In four days it is the 50th anniversary of Apollo 8’s arrival at the Moon. The mission was overshadowed in 1969 by the monumental achievement of actually putting people on the lunar surface with Apollo 11. Notwithstanding that ultimate prize, Apollo 8 was ground breaking in its own right in that it was the farthest humans had travelled and it set the schedule for the landing mission in 1969. Following on from our article a few days ago about the mission in general we though it would be good to cover some aspects of the actual launch and life on the spacecraft. The launch system was the massive Saturn V rocket and this was the first time people had been attached to it and the spacecraft itself was the complex arrangement between the different stages, the command module and the lunar module (though it was just a dummy load on Apollo 8).
The Apollo 8 mission lasted just over 6 days and was launched at 7:51am local time from the Kennedy Space Centre on 21 December 1968. The launch was the first manned Saturn V mission and the crew described the experience as being smoother than the Gemini launches but they noted the continual gimbling as the rocket adjusted trajectory. Because of the shape of the rocket and its immense size it meant that the centre of gravity was very low so any adjustment in direction by its huge F-1 engines would translate into significant movement where the crew were at the top of the rocket. The crew described the launch as being violently thrown around as the rocket maintained its trajectory. It was so violent that the crew were unable to communicate with each other for about the first 10 seconds. After 2 minutes and 34 seconds the first stage cut and the F-1 engines shut down (the Saturn V had 5 F-1 engines on the first stage). At this point the crew were found forward in their harnesses before being pushed back once the second stage kicked into life.
The second stage burned for 6 minutes and 8 seconds and by the time it had finished its burn they were hurtling along at 24,140 km/h. The had reached an altitude of 174 km by the time the third stage had kicked in which burned for about 2 minutes 30 seconds and resulted in a final speed of 28,054 km/h. After a few orbits of the Earth the third stage re-ignited to get the spacecraft out of Earth orbit and on the way to the Moon. Once that burn had completed the third stage separated from the rest of Apollo 8.
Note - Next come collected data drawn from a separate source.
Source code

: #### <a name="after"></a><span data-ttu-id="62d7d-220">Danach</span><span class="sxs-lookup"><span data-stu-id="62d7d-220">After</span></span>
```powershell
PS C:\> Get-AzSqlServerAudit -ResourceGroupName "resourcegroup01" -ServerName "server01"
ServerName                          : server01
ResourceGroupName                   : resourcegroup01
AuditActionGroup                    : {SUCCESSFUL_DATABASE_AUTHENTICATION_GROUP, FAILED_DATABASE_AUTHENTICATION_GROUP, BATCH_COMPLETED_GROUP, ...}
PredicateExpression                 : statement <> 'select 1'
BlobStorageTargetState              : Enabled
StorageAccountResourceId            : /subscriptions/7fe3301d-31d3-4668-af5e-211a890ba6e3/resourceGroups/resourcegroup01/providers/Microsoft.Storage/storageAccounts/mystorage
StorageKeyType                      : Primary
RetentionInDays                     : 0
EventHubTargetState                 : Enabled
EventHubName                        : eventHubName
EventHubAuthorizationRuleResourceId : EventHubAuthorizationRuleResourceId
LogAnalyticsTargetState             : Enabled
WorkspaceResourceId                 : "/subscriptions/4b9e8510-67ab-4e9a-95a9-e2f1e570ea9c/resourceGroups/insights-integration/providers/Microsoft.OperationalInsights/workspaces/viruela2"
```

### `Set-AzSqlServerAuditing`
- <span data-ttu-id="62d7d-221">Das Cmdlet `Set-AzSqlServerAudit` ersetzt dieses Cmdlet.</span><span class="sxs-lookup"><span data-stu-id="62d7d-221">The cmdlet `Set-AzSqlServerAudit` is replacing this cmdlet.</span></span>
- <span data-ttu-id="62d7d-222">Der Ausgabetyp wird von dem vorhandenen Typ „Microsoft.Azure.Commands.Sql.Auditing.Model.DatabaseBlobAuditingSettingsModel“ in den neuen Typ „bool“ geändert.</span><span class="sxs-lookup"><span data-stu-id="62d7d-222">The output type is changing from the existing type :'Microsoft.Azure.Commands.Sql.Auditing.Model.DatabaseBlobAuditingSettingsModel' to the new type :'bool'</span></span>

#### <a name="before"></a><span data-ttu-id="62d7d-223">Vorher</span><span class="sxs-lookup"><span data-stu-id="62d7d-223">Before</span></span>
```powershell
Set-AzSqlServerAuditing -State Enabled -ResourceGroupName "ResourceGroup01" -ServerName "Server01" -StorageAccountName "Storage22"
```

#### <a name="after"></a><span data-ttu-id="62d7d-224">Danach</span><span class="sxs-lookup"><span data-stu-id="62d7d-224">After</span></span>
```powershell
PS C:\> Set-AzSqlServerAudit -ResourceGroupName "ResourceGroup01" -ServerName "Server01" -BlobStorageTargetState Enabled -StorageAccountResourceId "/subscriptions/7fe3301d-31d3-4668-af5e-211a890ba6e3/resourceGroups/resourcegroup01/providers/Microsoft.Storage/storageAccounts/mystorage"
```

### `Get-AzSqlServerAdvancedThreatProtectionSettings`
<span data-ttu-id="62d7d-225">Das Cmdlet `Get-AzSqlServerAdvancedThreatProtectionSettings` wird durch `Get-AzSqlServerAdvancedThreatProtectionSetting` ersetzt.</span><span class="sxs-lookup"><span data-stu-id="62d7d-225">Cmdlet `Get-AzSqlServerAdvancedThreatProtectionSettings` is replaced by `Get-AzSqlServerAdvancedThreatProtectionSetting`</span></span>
The trip to the Moon was not all that pleasant for the crew, especially for Borman as he suffered vomiting and other unpleasant experiences resulting in the crew having to endure the unpleasant aroma and globules of vomit floating around the spacecraft. Fortunately they were able to take some medicine to settle them down and the rest of the trip improved. The view of the Moon by the crew was washed out by the powerful glare of the Sun so the crew didn’t get the amazing view they had hoped for though they did get very touching views of the Earth which was slowly diminishing in size until they could cover the whole planet with their thumbs, the first humans to be able to that.
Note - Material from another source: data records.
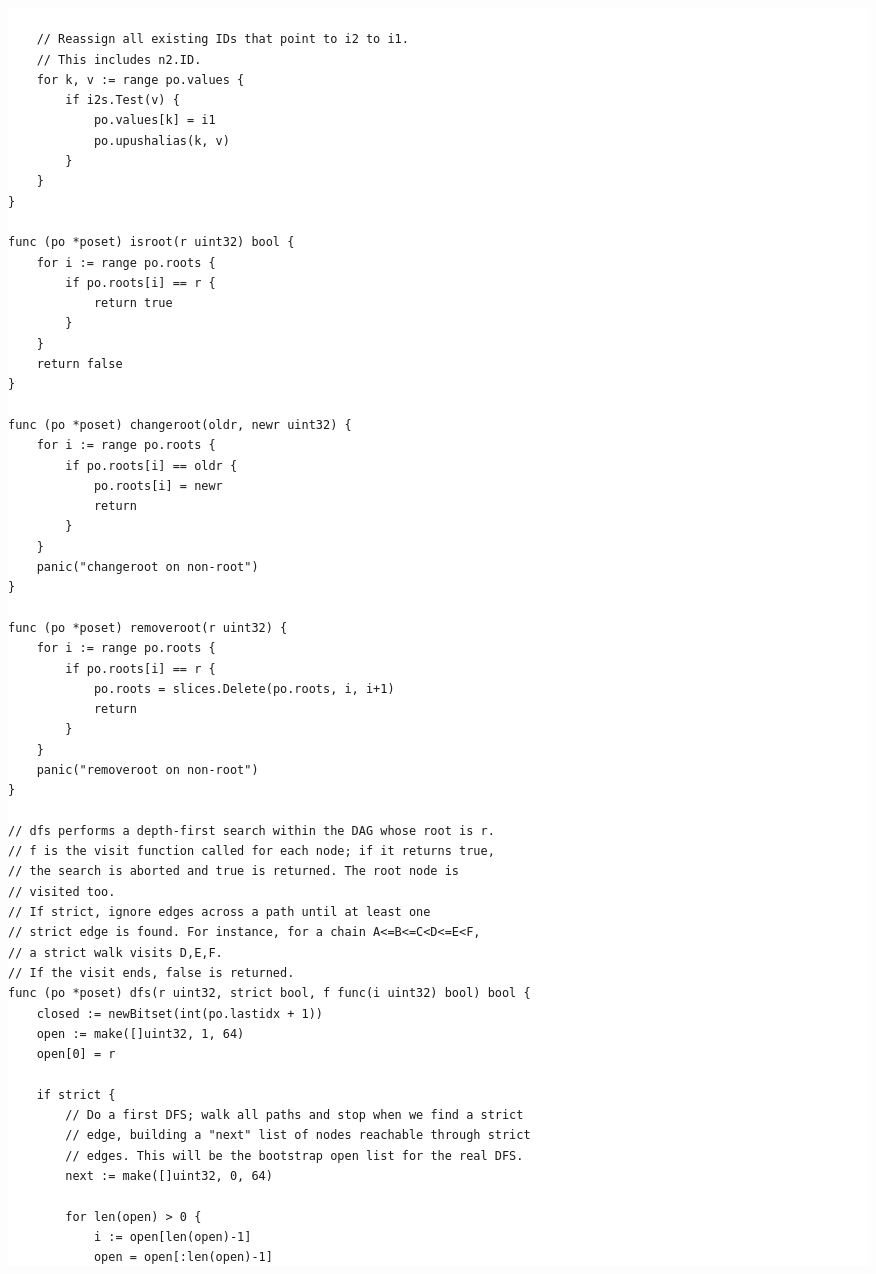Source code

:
 ```

	// Reassign all existing IDs that point to i2 to i1.
	// This includes n2.ID.
	for k, v := range po.values {
		if i2s.Test(v) {
			po.values[k] = i1
			po.upushalias(k, v)
		}
	}
}

func (po *poset) isroot(r uint32) bool {
	for i := range po.roots {
		if po.roots[i] == r {
			return true
		}
	}
	return false
}

func (po *poset) changeroot(oldr, newr uint32) {
	for i := range po.roots {
		if po.roots[i] == oldr {
			po.roots[i] = newr
			return
		}
	}
	panic("changeroot on non-root")
}

func (po *poset) removeroot(r uint32) {
	for i := range po.roots {
		if po.roots[i] == r {
			po.roots = slices.Delete(po.roots, i, i+1)
			return
		}
	}
	panic("removeroot on non-root")
}

// dfs performs a depth-first search within the DAG whose root is r.
// f is the visit function called for each node; if it returns true,
// the search is aborted and true is returned. The root node is
// visited too.
// If strict, ignore edges across a path until at least one
// strict edge is found. For instance, for a chain A<=B<=C<D<=E<F,
// a strict walk visits D,E,F.
// If the visit ends, false is returned.
func (po *poset) dfs(r uint32, strict bool, f func(i uint32) bool) bool {
	closed := newBitset(int(po.lastidx + 1))
	open := make([]uint32, 1, 64)
	open[0] = r

	if strict {
		// Do a first DFS; walk all paths and stop when we find a strict
		// edge, building a "next" list of nodes reachable through strict
		// edges. This will be the bootstrap open list for the real DFS.
		next := make([]uint32, 0, 64)

		for len(open) > 0 {
			i := open[len(open)-1]
			open = open[:len(open)-1]

```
Once they got to the Moon they were the first humans to see the dark side of the Moon and during that 32 minutes they were without contact with the Earth. During that time they had to slow the spacecraft down to get into lunar orbit. This was down by firing a rocket engine for just over 4 minutes. This slowed them sufficiently to put them into an elliptical orbit. During the orbits of the Moon the crew captured the famous Earth rise image. Anders spotted the blue and white ball of the the Earth rising above the lunar horizon. Anders replaced the black and white film with colour to get the famous image but in the interim while he was waiting for Lovell to hand him the new he film he snapped the below black and white image.
The colour image became one of the most famous photos ever taken and it showed, for the first time, just how fragile and small the Earth is.